--- PROMPT 1 ---
Decide whether each statement below, marked (a), (b), and (c), agrees with the ROM guide. Answer yes or no for each, and quote the words from the ROM guide that decide it.

(a) The META-INF folder should be left alone unless you are taking "Liberty" out of the updater-script.
(b) The command "apktool b APK.apk" decompiles the APK.
(c) When building the ROM, you should choose N when asked to zipalign.

--- DOCUMENT SEGMENT ---
8. Go to your Kitchen folder and open your WORKING_DIRECTORY_*date here* folder, and open the "system" folder. (Do NOT edit anything in the META-INF folder, unless you are taking "Liberty" out of the updater-script [see Final Note]).

9a. In this folder, you will find all of your ROM's folders, from the apps, to the libs, to the frameworks, to everything. This folder IS the ROM. If you are looking to add a theme to it, you are going to want to edit the following APKs: /system/app/SystemUI.apk, /system/framework/framework-res.apk, /system/framework/moto-res.apk, /system/framework/blur-res.apk.

*To edit these files, you will need apktool (again, recommended Ubuntu). To learn how to use and how to install apktool, go here: **http://code.google.com/p/android-apktool/*

*The only real commands you will need to know to use it after you install it (how to install is on the Google Code page linked above) is:*
*apktool d APK.apk - This will decompile the APK*
*apktool b APK.apk - This will build the APK.*

9b. You can also replace the APKs if you want to do something such as replace the Launcher for expample. To do so, simply delete Blur-Launcher.apk from the /system/app folder, and put in something such as ADWLauncher.apk. MAKE SURE YOU ALWAYS HAVE A LAUNCHER, otherwise you won't have a home to work the phone from after you install it!!

10. After you are done with any and all modifications you want to make to the ROM, open the Terminal window that you have the Kitchen menu running in. Choose option 99 "Build ROM from working directory" and choose option 1 "Interactive Mode," choose Y to zipalign, it will build the update.zip, and choose Y when it asks to SIGN the ROM!

Your are completed! Put the completed ROM onto your SDCARD and flash in CWM! Be sure to back up! Be sure you didn't leave out any important parts! And have fun with your new custom ROM!

--- PROMPT 2 ---
Transcribe the records word for word, starting at their first line and ending at the line that contains "11: (802, 417)", with both of those lines included.

--- SUPPLIED MATERIAL ---

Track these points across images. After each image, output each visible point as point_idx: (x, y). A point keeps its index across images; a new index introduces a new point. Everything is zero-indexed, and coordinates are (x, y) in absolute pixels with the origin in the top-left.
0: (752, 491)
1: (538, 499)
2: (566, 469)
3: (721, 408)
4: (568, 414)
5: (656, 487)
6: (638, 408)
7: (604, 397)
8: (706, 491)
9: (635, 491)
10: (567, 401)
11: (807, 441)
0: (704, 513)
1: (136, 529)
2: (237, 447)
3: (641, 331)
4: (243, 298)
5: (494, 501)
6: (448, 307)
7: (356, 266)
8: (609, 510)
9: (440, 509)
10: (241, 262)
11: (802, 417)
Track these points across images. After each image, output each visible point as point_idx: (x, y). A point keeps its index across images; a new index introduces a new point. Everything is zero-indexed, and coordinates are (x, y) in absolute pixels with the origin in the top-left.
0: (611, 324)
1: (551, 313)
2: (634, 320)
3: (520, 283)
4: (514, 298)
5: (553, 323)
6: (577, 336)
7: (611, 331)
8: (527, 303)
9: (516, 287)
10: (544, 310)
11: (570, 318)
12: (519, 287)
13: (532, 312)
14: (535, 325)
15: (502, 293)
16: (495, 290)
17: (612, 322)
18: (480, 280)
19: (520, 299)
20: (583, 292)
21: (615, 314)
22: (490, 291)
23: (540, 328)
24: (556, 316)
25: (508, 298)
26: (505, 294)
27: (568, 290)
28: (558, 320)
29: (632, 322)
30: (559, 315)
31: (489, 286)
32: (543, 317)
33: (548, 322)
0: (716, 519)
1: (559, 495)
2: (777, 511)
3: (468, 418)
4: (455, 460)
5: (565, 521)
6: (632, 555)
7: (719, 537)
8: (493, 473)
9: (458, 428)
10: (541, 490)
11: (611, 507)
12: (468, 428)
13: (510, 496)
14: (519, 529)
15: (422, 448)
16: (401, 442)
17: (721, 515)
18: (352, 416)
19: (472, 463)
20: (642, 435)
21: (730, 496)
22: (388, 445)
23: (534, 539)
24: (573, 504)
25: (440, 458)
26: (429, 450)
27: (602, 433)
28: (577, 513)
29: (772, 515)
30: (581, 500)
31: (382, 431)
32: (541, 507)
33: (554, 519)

--- TASK RESULT 1 ---
(a) Yes: "Do NOT edit anything in the META-INF folder, unless you are taking "Liberty" out of the updater-script"
(b) No: "apktool b APK.apk - This will build the APK."
(c) No: "choose Y to zipalign"

--- TASK RESULT 2 ---
Track these points across images. After each image, output each visible point as point_idx: (x, y). A point keeps its index across images; a new index introduces a new point. Everything is zero-indexed, and coordinates are (x, y) in absolute pixels with the origin in the top-left.
0: (752, 491)
1: (538, 499)
2: (566, 469)
3: (721, 408)
4: (568, 414)
5: (656, 487)
6: (638, 408)
7: (604, 397)
8: (706, 491)
9: (635, 491)
10: (567, 401)
11: (807, 441)
0: (704, 513)
1: (136, 529)
2: (237, 447)
3: (641, 331)
4: (243, 298)
5: (494, 501)
6: (448, 307)
7: (356, 266)
8: (609, 510)
9: (440, 509)
10: (241, 262)
11: (802, 417)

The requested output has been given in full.